··· LISTED RECORDS ···

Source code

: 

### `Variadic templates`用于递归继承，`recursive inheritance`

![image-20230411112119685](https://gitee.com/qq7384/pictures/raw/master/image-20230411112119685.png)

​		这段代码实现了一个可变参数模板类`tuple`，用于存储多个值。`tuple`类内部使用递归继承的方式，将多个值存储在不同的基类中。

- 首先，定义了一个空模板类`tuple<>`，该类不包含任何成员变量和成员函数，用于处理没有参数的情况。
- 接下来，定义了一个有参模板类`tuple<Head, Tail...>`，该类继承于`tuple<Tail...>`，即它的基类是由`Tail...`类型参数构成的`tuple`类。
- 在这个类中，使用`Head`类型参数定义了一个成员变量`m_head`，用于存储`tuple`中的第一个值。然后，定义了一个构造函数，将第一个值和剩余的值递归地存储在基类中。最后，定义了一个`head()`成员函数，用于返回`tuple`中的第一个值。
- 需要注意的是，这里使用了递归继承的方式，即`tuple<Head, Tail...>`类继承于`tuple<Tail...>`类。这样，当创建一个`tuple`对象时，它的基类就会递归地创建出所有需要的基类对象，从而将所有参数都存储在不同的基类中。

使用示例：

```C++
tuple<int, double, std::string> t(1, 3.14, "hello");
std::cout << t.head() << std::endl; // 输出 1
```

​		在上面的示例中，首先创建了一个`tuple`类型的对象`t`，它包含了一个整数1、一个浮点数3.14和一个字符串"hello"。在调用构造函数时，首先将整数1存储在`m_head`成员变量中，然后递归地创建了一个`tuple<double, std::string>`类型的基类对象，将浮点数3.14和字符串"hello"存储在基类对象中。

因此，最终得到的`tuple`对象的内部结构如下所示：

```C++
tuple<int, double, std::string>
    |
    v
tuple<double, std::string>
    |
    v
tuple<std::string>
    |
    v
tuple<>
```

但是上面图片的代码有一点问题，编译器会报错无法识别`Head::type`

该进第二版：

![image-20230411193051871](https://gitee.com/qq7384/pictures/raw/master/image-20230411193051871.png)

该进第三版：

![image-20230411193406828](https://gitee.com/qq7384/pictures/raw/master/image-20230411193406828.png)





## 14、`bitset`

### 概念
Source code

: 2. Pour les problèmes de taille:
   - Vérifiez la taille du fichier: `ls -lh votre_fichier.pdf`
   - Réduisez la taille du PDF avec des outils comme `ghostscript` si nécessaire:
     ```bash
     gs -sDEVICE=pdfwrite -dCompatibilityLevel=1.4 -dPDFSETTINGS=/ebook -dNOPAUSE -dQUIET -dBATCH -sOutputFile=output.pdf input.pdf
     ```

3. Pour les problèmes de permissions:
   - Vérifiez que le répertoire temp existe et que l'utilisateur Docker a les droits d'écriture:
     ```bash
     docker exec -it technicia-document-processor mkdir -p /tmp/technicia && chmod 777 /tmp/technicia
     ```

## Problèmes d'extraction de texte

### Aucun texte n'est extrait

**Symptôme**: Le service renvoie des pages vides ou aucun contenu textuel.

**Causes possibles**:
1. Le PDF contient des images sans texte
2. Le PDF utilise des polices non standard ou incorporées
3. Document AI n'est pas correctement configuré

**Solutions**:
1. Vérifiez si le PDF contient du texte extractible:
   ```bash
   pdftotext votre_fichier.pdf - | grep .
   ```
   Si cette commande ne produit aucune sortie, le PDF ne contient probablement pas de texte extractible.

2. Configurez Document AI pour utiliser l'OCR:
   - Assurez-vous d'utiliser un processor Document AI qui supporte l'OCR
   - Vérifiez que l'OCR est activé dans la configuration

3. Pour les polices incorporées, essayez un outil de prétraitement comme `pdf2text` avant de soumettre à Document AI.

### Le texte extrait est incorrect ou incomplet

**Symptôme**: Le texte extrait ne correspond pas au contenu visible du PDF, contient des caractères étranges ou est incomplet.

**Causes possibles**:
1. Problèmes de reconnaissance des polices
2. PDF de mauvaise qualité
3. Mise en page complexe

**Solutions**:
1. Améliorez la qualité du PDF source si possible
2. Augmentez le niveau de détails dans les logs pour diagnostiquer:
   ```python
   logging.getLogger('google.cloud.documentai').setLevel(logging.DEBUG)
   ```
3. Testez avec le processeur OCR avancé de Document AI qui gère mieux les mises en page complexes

···

PROBLEM DESCRIPTION →
The whole of the material above is to be restated exactly.

ANSWER FOR THIS EXERCISE →
Source code

: 

### `Variadic templates`用于递归继承，`recursive inheritance`

![image-20230411112119685](https://gitee.com/qq7384/pictures/raw/master/image-20230411112119685.png)

​		这段代码实现了一个可变参数模板类`tuple`，用于存储多个值。`tuple`类内部使用递归继承的方式，将多个值存储在不同的基类中。

- 首先，定义了一个空模板类`tuple<>`，该类不包含任何成员变量和成员函数，用于处理没有参数的情况。
- 接下来，定义了一个有参模板类`tuple<Head, Tail...>`，该类继承于`tuple<Tail...>`，即它的基类是由`Tail...`类型参数构成的`tuple`类。
- 在这个类中，使用`Head`类型参数定义了一个成员变量`m_head`，用于存储`tuple`中的第一个值。然后，定义了一个构造函数，将第一个值和剩余的值递归地存储在基类中。最后，定义了一个`head()`成员函数，用于返回`tuple`中的第一个值。
- 需要注意的是，这里使用了递归继承的方式，即`tuple<Head, Tail...>`类继承于`tuple<Tail...>`类。这样，当创建一个`tuple`对象时，它的基类就会递归地创建出所有需要的基类对象，从而将所有参数都存储在不同的基类中。

使用示例：

```C++
tuple<int, double, std::string> t(1, 3.14, "hello");
std::cout << t.head() << std::endl; // 输出 1
```

​		在上面的示例中，首先创建了一个`tuple`类型的对象`t`，它包含了一个整数1、一个浮点数3.14和一个字符串"hello"。在调用构造函数时，首先将整数1存储在`m_head`成员变量中，然后递归地创建了一个`tuple<double, std::string>`类型的基类对象，将浮点数3.14和字符串"hello"存储在基类对象中。

因此，最终得到的`tuple`对象的内部结构如下所示：

```C++
tuple<int, double, std::string>
    |
    v
tuple<double, std::string>
    |
    v
tuple<std::string>
    |
    v
tuple<>
```

但是上面图片的代码有一点问题，编译器会报错无法识别`Head::type`

该进第二版：

![image-20230411193051871](https://gitee.com/qq7384/pictures/raw/master/image-20230411193051871.png)

该进第三版：

![image-20230411193406828](https://gitee.com/qq7384/pictures/raw/master/image-20230411193406828.png)





## 14、`bitset`

### 概念
Source code

: 2. Pour les problèmes de taille:
   - Vérifiez la taille du fichier: `ls -lh votre_fichier.pdf`
   - Réduisez la taille du PDF avec des outils comme `ghostscript` si nécessaire:
     ```bash
     gs -sDEVICE=pdfwrite -dCompatibilityLevel=1.4 -dPDFSETTINGS=/ebook -dNOPAUSE -dQUIET -dBATCH -sOutputFile=output.pdf input.pdf
     ```

3. Pour les problèmes de permissions:
   - Vérifiez que le répertoire temp existe et que l'utilisateur Docker a les droits d'écriture:
     ```bash
     docker exec -it technicia-document-processor mkdir -p /tmp/technicia && chmod 777 /tmp/technicia
     ```

## Problèmes d'extraction de texte

### Aucun texte n'est extrait

**Symptôme**: Le service renvoie des pages vides ou aucun contenu textuel.

**Causes possibles**:
1. Le PDF contient des images sans texte
2. Le PDF utilise des polices non standard ou incorporées
3. Document AI n'est pas correctement configuré

**Solutions**:
1. Vérifiez si le PDF contient du texte extractible:
   ```bash
   pdftotext votre_fichier.pdf - | grep .
   ```
   Si cette commande ne produit aucune sortie, le PDF ne contient probablement pas de texte extractible.

2. Configurez Document AI pour utiliser l'OCR:
   - Assurez-vous d'utiliser un processor Document AI qui supporte l'OCR
   - Vérifiez que l'OCR est activé dans la configuration

3. Pour les polices incorporées, essayez un outil de prétraitement comme `pdf2text` avant de soumettre à Document AI.

### Le texte extrait est incorrect ou incomplet

**Symptôme**: Le texte extrait ne correspond pas au contenu visible du PDF, contient des caractères étranges ou est incomplet.

**Causes possibles**:
1. Problèmes de reconnaissance des polices
2. PDF de mauvaise qualité
3. Mise en page complexe

**Solutions**:
1. Améliorez la qualité du PDF source si possible
2. Augmentez le niveau de détails dans les logs pour diagnostiquer:
   ```python
   logging.getLogger('google.cloud.documentai').setLevel(logging.DEBUG)
   ```
3. Testez avec le processeur OCR avancé de Document AI qui gère mieux les mises en page complexes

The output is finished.